Vom fränkischen Nürnberg ins kasachische Alibi: Diesen Umzug musste Anfang Juni ein Wildpferd aus dem Tiergarten hinter sich bringen. Genauer gesagt handelt es sich um eine Stute der Przewalski-Pferde.

Diese Tiere gelten als die letzten Wildpferde; weil ihre Art vor dem Aussterben bedroht ist, gibt es mittlerweile weltweit Zuchtprogramme, um sie anschließend auszuwildern. Auch der Nürnberger Tiergarten beteiligt sich an diesem Programm: Laut einer Mitteilung vom Donnerstag (2. Juli) hat man Anfang des Vormonats vier Tiere per Flugzeug und Lkw nach Kasachstan gebracht. Geplant ist, die Tiere in einem Auswilderungsprogramm auf ihr Leben in freier Wildbahn vorzubereiten.

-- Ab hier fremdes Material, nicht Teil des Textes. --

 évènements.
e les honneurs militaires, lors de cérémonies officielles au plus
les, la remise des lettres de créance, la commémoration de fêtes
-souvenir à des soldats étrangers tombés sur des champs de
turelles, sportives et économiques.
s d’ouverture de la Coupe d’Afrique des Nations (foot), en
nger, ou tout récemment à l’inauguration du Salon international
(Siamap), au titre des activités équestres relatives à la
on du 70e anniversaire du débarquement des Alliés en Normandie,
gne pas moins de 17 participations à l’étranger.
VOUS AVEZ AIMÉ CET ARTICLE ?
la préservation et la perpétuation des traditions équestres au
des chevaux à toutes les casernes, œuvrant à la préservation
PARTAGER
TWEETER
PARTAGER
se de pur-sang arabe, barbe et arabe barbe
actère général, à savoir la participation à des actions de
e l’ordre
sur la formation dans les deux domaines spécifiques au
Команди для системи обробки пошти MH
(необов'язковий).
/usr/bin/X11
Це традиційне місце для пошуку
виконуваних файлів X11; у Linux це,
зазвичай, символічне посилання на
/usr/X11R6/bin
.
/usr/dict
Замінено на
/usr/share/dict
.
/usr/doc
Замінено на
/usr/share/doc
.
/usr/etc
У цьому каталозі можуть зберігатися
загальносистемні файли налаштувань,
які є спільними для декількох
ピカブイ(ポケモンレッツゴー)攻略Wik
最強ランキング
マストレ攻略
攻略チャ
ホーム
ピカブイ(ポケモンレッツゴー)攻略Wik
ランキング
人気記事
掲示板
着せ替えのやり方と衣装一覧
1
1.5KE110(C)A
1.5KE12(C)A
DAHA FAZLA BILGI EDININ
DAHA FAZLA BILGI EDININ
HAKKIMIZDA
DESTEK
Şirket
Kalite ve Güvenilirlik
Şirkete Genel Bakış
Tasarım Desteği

Letzte Wildtiere sind vom Aussterben bedroht

Die Tiere sind auch als „Mongolische Wildpferde“ bekannt und leben in den Steppen Kasachstans und der Mongolei. Ihr Name geht auf einen russischen Expeditionären zurück, der unter anderem einen Schädel mit nach Europa brachte. Man nennt sie auch die „letzten Wildpferde“, und das nicht ohne Grund: Weil sie bis ins 20. Jahrhundert hinein intensiv bejagt wurden und ihr Lebensraum durch die industrielle Landwirtschaft rapide geschrumpft ist, wird die Art offiziell als „stark gefährdet“ eingestuft. Zeitweise gab es gar keine freilebenden Tiere mehr. Das letzte in Freiheit lebende Wildpferd wurde in den 1960ern gesichtet.

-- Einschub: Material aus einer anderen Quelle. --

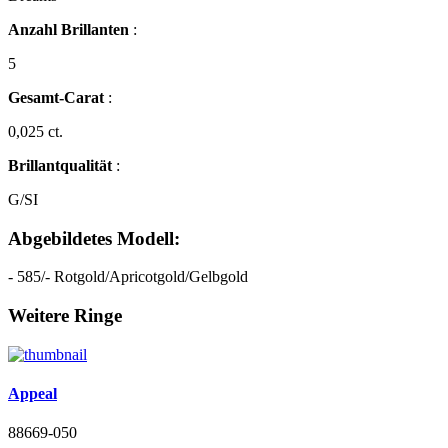
Anzahl Brillanten
:
5
Gesamt-Carat
:
0,025 ct.
Brillantqualität
:
G/SI
Abgebildetes Modell:
- 585/- Rotgold/Apricotgold/Gelbgold
Weitere Ringe
Appeal
88669-050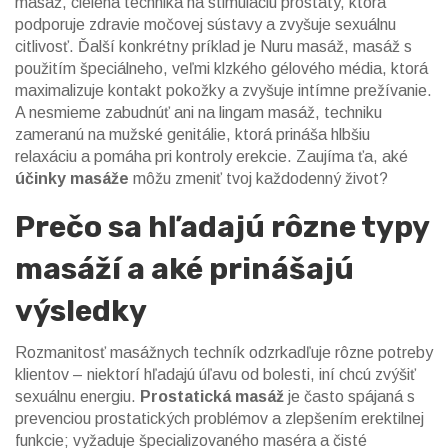
masáž
,
cielená technika na stimuláciu prostaty, ktorá
podporuje zdravie močovej sústavy a zvyšuje sexuálnu
citlivosť
. Ďalší konkrétny príklad je
Nuru masáž
,
masáž s
použitím špeciálneho, veľmi klzkého gélového média, ktorá
maximalizuje kontakt pokožky a zvyšuje intímne prežívanie
.
A nesmieme zabudnúť ani na
lingam masáž
,
techniku
zameranú na mužské genitálie, ktorá prináša hlbšiu
relaxáciu a pomáha pri kontroly erekcie
. Zaujíma ťa, aké
účinky masáže
môžu zmeniť tvoj každodenný život?
Prečo sa hľadajú rôzne typy
masáží a aké prinášajú
výsledky
Rozmanitosť masážnych techník odzrkadľuje rôzne potreby
klientov – niektorí hľadajú úľavu od bolesti, iní chcú zvýšiť
sexuálnu energiu.
Prostatická masáž
je často spájaná s
prevenciou prostatických problémov a zlepšením erektilnej
funkcie; vyžaduje špecializovaného maséra a čisté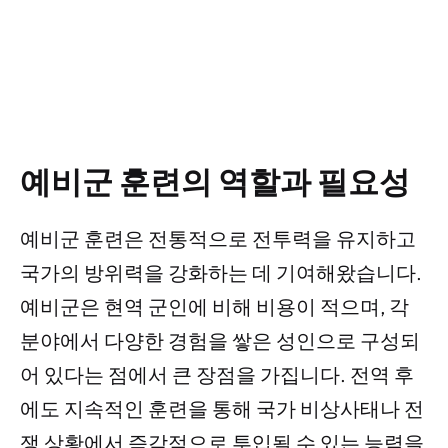
예비군 훈련의 역할과 필요성
예비군 훈련은 전통적으로 전투력을 유지하고
국가의 방위력을 강화하는 데 기여해왔습니다.
예비군은 현역 군인에 비해 비용이 적으며, 각
분야에서 다양한 경험을 쌓은 성인으로 구성되
어 있다는 점에서 큰 장점을 가집니다. 전역 후
에도 지속적인 훈련을 통해 국가 비상사태나 전
쟁 상황에서 즉각적으로 투입될 수 있는 능력을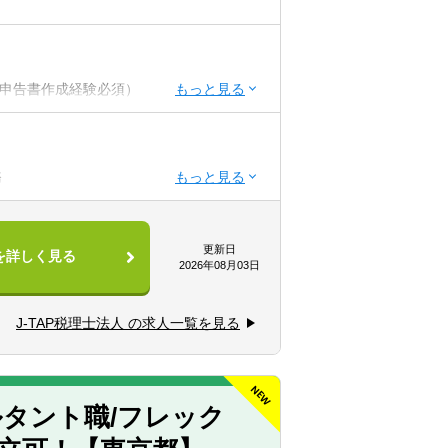
税申告書作成経験必須）
or消費or相続）or公認会計士
務
ーションと協力）
更新日
を詳しく見る
関係を構築できる方（コミュニケーション
2026年08月03日
機会だと捉えることができる（主体性）
ム）
J-TAP税理士法人 の求人一覧を見る
援
タント職/フレック
なります。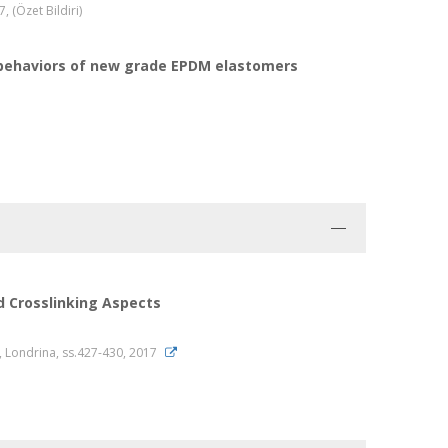
 (Özet Bildiri)
) behaviors of new grade EPDM elastomers
d Crosslinking Aspects
s, Londrina, ss.427-430, 2017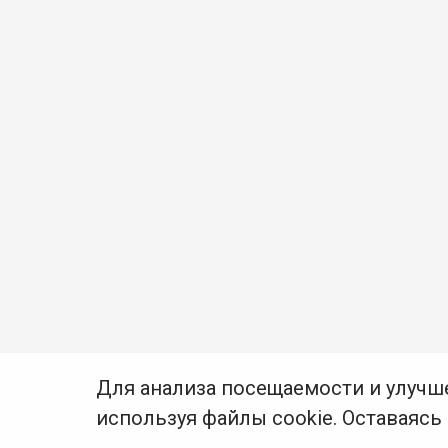
Для анализа посещаемости и улучш
используя файлы cookie. Оставаясь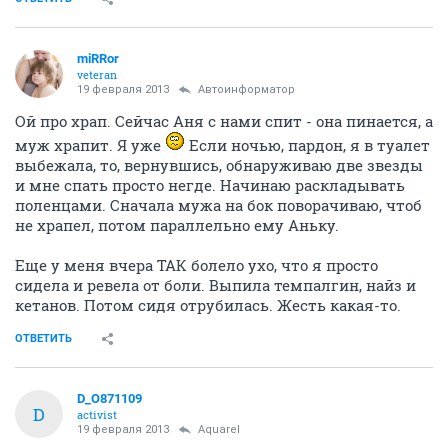
miRRor
veteran
19 февраля 2013
Автоинформатор
Ой про храп. Сейчас Аня с нами спит - она пинается, а
муж храпит. Я уже
Если ночью, пардон, я в туалет
выбежала, то, вернувшись, обнаруживаю две звезды
и мне спать просто негде. Начинаю раскладывать
поленцами. Сначала мужа на бок поворачиваю, чтоб
не храпел, потом параллельно ему Аньку.
Еще у меня вчера ТАК болело ухо, что я просто
сидела и ревела от боли. Выпила темпалгин, найз и
кетанов. Потом сидя отрубилась. Жесть какая-то.
ОТВЕТИТЬ
D_O871109
D
activist
19 февраля 2013
Аquаrеl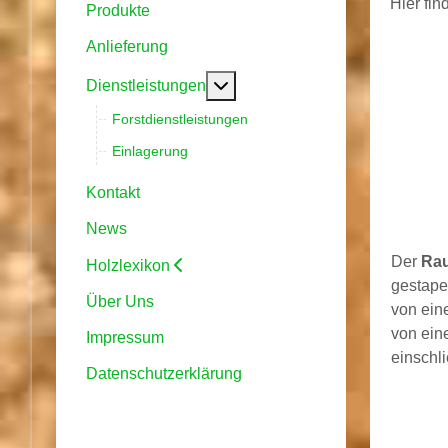
Hier fin
Produkte
Anlieferung
Weitere Informationen: Dienstl
Dienstleistungen
Forstdienstleistungen
Einlagerung
Kontakt
News
Der
Ra
Holzlexikon
gestape
Über Uns
von ein
von ein
Impressum
einschl
Datenschutzerklärung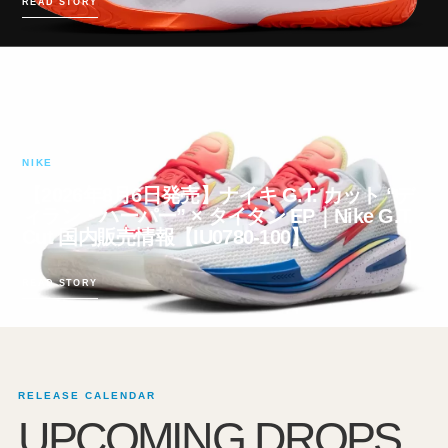
READ STORY
NIKE
【2026年8月6日発売】ナイキ G.T. カット “デ
ィラン・ハーパー” × タイタン EP｜Nike G.T.
Cut 国内販売情報【IU0780-100】
READ STORY
RELEASE CALENDAR
UPCOMING DROPS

imago images 0474426808Vergrößern des Bildes
Wildpferde in der Inneren Mongolei (Symbolbild): Das letzte freilebende Tier wurde 1960 gesichtet. Jahre später zeigte das Artenerhaltungsprogramm erste Erfolge. (Quelle: IMAGO/CFOTO/imago)

Ein in den 1950ern aufgestelltes Zuchtprogramm setzte auf die Tiere, die weltweit in Gefangenschaft – also in Zoos und Tiergärten – leben. Mit ihnen sollte die wildlebende Population wiederbelebt werden. Daran war auch der Tierpark Hellabrunn in München maßgeblich beteiligt.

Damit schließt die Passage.